------ MATERIAL SUPPLIED ------
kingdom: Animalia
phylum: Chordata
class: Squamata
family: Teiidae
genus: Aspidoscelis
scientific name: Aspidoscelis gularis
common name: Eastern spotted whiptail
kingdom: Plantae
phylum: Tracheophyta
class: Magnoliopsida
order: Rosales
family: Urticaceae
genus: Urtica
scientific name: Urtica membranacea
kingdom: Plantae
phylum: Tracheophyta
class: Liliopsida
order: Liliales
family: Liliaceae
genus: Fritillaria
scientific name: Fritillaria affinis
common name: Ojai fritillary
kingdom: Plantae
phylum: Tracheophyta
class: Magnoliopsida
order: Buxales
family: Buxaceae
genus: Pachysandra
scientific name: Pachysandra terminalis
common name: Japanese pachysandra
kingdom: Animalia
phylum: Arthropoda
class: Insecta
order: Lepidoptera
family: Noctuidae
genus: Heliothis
------
• _TO BE DONE_
Lay out every line of the listing above as a Markdown table with two columns, Row and Line. Number the rows in order, and leave out any blank lines.

• _REPLY_
| Row | Line |
|---|---|
| 1 | kingdom: Animalia |
| 2 | phylum: Chordata |
| 3 | class: Squamata |
| 4 | family: Teiidae |
| 5 | genus: Aspidoscelis |
| 6 | scientific name: Aspidoscelis gularis |
| 7 | common name: Eastern spotted whiptail |
| 8 | kingdom: Plantae |
| 9 | phylum: Tracheophyta |
| 10 | class: Magnoliopsida |
| 11 | order: Rosales |
| 12 | family: Urticaceae |
| 13 | genus: Urtica |
| 14 | scientific name: Urtica membranacea |
| 15 | kingdom: Plantae |
| 16 | phylum: Tracheophyta |
| 17 | class: Liliopsida |
| 18 | order: Liliales |
| 19 | family: Liliaceae |
| 20 | genus: Fritillaria |
| 21 | scientific name: Fritillaria affinis |
| 22 | common name: Ojai fritillary |
| 23 | kingdom: Plantae |
| 24 | phylum: Tracheophyta |
| 25 | class: Magnoliopsida |
| 26 | order: Buxales |
| 27 | family: Buxaceae |
| 28 | genus: Pachysandra |
| 29 | scientific name: Pachysandra terminalis |
| 30 | common name: Japanese pachysandra |
| 31 | kingdom: Animalia |
| 32 | phylum: Arthropoda |
| 33 | class: Insecta |
| 34 | order: Lepidoptera |
| 35 | family: Noctuidae |
| 36 | genus: Heliothis |